I have tried running all girls local tournaments with very little success, as have several other organizers that
I know. Most of the girls who do play, realize that in playing, most of their opponents will be males. The
better females love the challenge, and for the most part, would prefer to play the best players, regardless
of sex. They feel that the “value” of female section only championships is diminished. I have no idea how
universal this feeling is among females, however.
Having directed all-girls events from the local to national level, I do see much value in such events. It is just
that, personally, at the local level, I have had very little success in interesting the fairer sex to attend such
events. So any of you with great ideas, I am all ears.

Rob Jones

There are 34 events listed in MSA with “all girls” or “all-girls” in the title. That includes 9 nationals including the blitz side events (another had “girls national” without the word “all”), 2 CA, 2 CO, 1 FL, 7 IL, 1 MS, 8 NC, 11 NY, 5 OH, 1 VA.
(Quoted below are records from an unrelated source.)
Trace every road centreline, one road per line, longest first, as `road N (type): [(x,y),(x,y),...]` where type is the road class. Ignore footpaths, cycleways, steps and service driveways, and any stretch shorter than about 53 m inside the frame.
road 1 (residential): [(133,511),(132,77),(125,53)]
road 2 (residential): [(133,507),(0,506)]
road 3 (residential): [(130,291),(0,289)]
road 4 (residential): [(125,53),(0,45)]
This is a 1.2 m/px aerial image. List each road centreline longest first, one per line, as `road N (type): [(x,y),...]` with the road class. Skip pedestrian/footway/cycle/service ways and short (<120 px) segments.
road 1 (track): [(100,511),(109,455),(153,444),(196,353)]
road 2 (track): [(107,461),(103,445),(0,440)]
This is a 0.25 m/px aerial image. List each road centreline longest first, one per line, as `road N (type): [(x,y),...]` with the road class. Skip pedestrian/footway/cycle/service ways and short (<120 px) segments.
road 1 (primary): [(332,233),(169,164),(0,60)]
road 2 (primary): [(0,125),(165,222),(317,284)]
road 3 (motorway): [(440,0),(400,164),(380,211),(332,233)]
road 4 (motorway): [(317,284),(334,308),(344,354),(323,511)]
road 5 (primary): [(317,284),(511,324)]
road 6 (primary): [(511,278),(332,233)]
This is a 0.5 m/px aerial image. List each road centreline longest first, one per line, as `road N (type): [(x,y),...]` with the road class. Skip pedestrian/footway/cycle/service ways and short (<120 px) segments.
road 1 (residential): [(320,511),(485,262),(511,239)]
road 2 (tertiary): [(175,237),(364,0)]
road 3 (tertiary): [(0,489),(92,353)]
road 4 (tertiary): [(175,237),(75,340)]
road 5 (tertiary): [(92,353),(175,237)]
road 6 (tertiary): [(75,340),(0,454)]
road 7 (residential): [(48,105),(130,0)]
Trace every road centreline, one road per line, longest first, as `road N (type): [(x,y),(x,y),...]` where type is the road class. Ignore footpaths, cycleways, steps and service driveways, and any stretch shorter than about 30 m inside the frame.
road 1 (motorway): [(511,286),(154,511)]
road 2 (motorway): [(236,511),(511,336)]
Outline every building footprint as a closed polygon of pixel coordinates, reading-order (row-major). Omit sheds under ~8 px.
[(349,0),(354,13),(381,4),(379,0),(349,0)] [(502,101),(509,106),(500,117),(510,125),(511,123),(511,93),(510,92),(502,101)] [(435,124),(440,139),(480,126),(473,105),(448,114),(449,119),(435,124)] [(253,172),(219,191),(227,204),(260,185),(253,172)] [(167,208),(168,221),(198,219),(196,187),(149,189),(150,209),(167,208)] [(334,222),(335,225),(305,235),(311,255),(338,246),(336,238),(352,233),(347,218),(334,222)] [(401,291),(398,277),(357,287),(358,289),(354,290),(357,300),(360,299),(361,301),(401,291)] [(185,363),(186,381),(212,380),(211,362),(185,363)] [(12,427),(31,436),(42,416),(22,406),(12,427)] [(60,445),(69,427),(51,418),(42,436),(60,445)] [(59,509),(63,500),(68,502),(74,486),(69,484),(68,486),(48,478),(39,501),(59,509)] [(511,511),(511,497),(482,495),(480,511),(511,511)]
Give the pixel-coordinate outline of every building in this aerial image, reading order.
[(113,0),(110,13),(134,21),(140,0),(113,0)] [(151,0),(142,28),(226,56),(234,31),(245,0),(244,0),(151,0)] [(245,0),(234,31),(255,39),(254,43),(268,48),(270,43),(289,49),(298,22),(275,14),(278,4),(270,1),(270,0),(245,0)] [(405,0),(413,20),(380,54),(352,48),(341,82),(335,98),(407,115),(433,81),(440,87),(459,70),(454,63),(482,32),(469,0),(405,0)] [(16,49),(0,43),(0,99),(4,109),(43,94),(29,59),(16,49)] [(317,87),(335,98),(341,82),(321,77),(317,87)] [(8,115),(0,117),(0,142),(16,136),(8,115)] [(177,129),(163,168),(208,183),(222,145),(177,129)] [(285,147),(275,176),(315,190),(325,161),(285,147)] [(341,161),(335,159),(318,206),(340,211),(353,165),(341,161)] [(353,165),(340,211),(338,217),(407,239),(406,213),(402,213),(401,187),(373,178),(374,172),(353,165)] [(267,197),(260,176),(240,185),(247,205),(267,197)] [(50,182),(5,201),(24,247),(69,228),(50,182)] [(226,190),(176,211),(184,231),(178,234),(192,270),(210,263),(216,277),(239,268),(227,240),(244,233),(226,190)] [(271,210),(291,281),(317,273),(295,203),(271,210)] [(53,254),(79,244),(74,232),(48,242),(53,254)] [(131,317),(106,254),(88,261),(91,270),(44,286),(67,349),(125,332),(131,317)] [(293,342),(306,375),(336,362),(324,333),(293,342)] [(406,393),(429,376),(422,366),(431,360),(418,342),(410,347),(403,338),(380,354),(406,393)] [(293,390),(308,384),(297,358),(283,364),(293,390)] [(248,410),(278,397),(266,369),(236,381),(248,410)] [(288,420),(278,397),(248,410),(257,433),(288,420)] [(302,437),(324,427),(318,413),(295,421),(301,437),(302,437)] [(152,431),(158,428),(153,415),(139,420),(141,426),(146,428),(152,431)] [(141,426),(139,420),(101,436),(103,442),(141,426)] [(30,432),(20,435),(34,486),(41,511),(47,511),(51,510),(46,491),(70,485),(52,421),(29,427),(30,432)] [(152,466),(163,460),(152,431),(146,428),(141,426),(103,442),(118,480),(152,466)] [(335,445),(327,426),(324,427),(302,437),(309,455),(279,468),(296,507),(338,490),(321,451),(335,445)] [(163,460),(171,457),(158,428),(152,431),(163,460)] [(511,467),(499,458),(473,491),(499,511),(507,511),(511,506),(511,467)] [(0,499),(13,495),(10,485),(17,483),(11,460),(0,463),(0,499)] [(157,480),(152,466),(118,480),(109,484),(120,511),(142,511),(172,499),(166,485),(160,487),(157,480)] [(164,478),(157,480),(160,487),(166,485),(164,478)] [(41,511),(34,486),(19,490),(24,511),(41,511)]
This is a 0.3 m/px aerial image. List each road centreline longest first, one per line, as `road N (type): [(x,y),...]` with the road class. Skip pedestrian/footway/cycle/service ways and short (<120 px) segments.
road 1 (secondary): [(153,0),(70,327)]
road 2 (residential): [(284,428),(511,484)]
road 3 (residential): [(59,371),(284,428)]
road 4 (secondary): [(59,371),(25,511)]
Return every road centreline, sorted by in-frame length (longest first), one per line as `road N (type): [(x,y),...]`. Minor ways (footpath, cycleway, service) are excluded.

A total of 232 have the word “girl”. You can look to see what number of players at an event would be considered a success, and then see if an organizer is willing to run one. 2010 (Columbus OH) and 2011 (Chicago IL) each set new records for the number of players in the national all girls (210 split as 16/15/41/38/55/45 and 224 split as 20/12/36/46/47/63) with the splits showing the attendance of the 18&U/16&U/14&U/12&U/10&U/8&U sections. I’m not sure how effective it would be having seperate girls and boys sections. Chicago saw 224 girls in the April National and then saw the October Polgar World with seperate sections having 33 girls and 105 boys (I don’t know if the Polgar name brought in more players than it pushed away).

You’re right! At our club, the ratio is only about 8.5 boys to every girl.

This has been my experience, too. It’s only a “problem” if people are convinced that the number of boys and girls participating should be the same, and the question is why they think that, given the widespread evidence to the contrary.

Bob

Well, a queen is worth 9 points, and a pawn only 1. So you could say material is even.